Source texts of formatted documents
═══

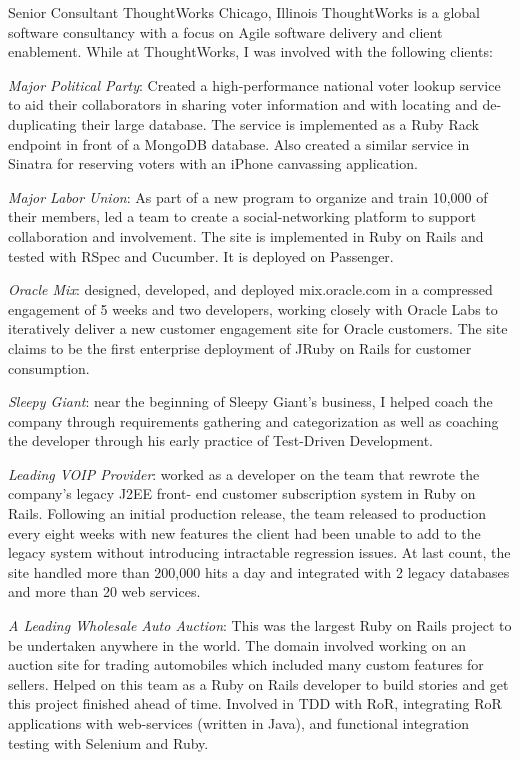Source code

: \documentclass[11pt,letterpaper]{moderncv}
\begin{document}
 {Senior Consultant} {ThoughtWorks} {Chicago, Illinois} {} {%
  ThoughtWorks is a global software consultancy with a focus on Agile software
  delivery and client enablement. While at ThoughtWorks, I was involved with
  the following clients:}
\begin{list}{}{
    \normalfont
    \small
    \setlength{\leftmargin}{3.2cm}
    \setlength{\topsep}{0cm}
    \setlength{\itemsep}{0cm}
    \setlength{\parsep}{0cm}}
\item \emph{Major Political Party}: Created a high-performance national
  voter lookup service to aid their collaborators in sharing voter
  information and with locating and de-duplicating their large
  database. The service is implemented as a Ruby Rack endpoint in
  front of a MongoDB database. Also created a similar service in
  Sinatra for reserving voters with an iPhone canvassing application.
\item \emph{Major Labor Union}: As part of a new program to organize
  and train 10,000 of their members, led a team to create a
  social-networking platform to support collaboration and involvement.
  The site is implemented in Ruby on Rails and tested with RSpec and
  Cucumber. It is deployed on Passenger.
\item \emph{Oracle Mix}: designed, developed, and deployed
  mix.oracle.com in a compressed engagement of 5 weeks and two
  developers, working closely with Oracle Labs to iteratively deliver
  a new customer engagement site for Oracle customers. The site claims
  to be the first enterprise deployment of JRuby on Rails for customer
  consumption.
\item \emph{Sleepy Giant}: near the beginning of Sleepy Giant's
  business, I helped coach the company through requirements gathering
  and categorization as well as coaching the developer through his
  early practice of Test-Driven Development.
\item \emph{Leading VOIP Provider}: worked as a developer on the team
  that rewrote the company's legacy J2EE front- end customer
  subscription system in Ruby on Rails. Following an initial
  production release, the team released to production every eight
  weeks with new features the client had been unable to add to the
  legacy system without introducing intractable regression issues. At
  last count, the site handled more than 200,000 hits a day and
  integrated with 2 legacy databases and more than 20 web services.
\item \emph{A Leading Wholesale Auto Auction}: This was the largest
  Ruby on Rails project to be undertaken anywhere in the world. The
  domain involved working on an auction site for trading automobiles
  which included many custom features for sellers. Helped on this team
  as a Ruby on Rails developer to build stories and get this project
  finished ahead of time. Involved in TDD with RoR, integrating RoR
  applications with web-services (written in Java), and functional
  integration testing with Selenium and Ruby.
\end{list}
\end{document}
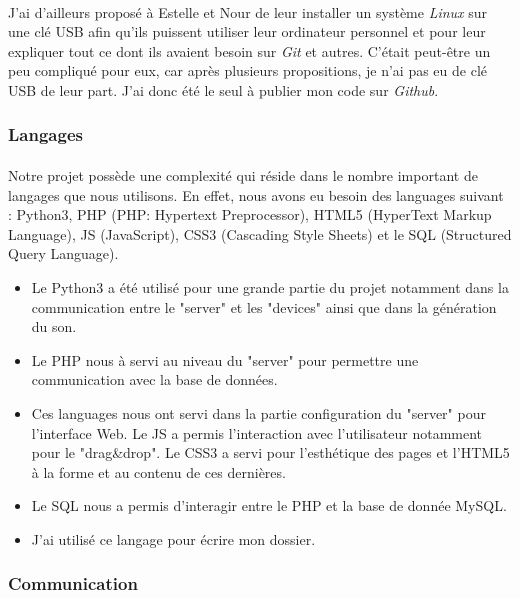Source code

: \documentclass[12pt]{article}
\begin{document}
	\paragraph{}
	J'ai d'ailleurs proposé à Estelle et Nour de leur installer un système \textit{Linux} sur une clé USB afin qu'ils puissent utiliser leur ordinateur personnel et pour leur expliquer tout ce dont ils avaient besoin sur \textit{Git} et autres. C'était peut-être un peu compliqué pour eux, car après plusieurs propositions, je n'ai pas eu de clé USB de leur part. J'ai donc été le seul à publier mon code sur \textit{Github}.
	\subsubsection{Langages}
	\paragraph{}
	Notre projet possède une complexité qui réside dans le nombre important de langages que nous utilisons. En effet, nous avons eu besoin des languages suivant : Python3, PHP (PHP: Hypertext Preprocessor), HTML5 (HyperText Markup Language), JS (JavaScript), CSS3 (Cascading Style Sheets) et le SQL (Structured Query Language).
	
	\begin{itemize}
		\item[\textbf{Python3}] Le Python3 a été utilisé pour une grande partie du projet notamment dans la communication entre le "server" et les "devices" ainsi que dans la génération du son.
		\item[\textbf{PHP}] Le PHP nous à servi au niveau du "server" pour permettre une communication avec la base de données. 
		\item[\textbf{HTML5, JS, CSS3}] Ces languages nous ont servi dans la partie configuration du "server" pour l'interface Web. Le JS a permis l'interaction avec l'utilisateur notamment pour le "drag\&drop". Le CSS3 a servi pour l'esthétique des pages et l'HTML5 à la forme et au contenu de ces dernières.
		\item [\textbf{SQL}] Le SQL nous a permis d'interagir entre le PHP et la base de donnée MySQL.
		\item[\textbf{\LaTeX}] J'ai utilisé ce langage pour écrire mon dossier.
	\end{itemize}
	\subsubsection{Communication}
\end{document}
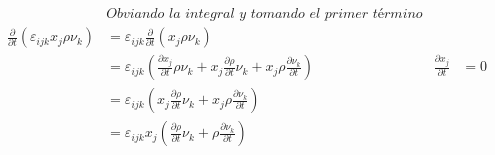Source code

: \documentclass[a4paper,10pt,twoside,final,spanish]{article}
\begin{document}
\begin{align*}
& \textit{Obviando la integral y tomando el primer término} \\
\frac{\partial}{\partial t}(\varepsilon_{ijk}x_{j}\rho\nu_{k})
&= \varepsilon_{ijk}\frac{\partial}{\partial t}(x_{j}\rho\nu_{k}) \\
&= \varepsilon_{ijk}\left(\frac{\partial x_{j}}{\partial t}\rho\nu_{k}
+x_{j}\frac{\partial\rho}{\partial t}\nu_{k}
+x_{j}\rho\frac{\partial\nu_{k}}{\partial t}\right)
& \frac{\partial x_{j}}{\partial t} &= 0 \\
&= \varepsilon_{ijk}\left(x_{j}\frac{\partial\rho}{\partial t}\nu_{k}
+x_{j}\rho\frac{\partial\nu_{k}}{\partial t}\right) \\
&= \varepsilon_{ijk}x_{j}\left(\frac{\partial\rho}{\partial t}\nu_{k}
+\rho\frac{\partial\nu_{k}}{\partial t}\right)
\end{align*}
\end{document}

═══

Your task
Copy whichever lines above contain the string "customer".

Answer below
  a new customer engagement site for Oracle customers. The site claims
  to be the first enterprise deployment of JRuby on Rails for customer
  that rewrote the company's legacy J2EE front- end customer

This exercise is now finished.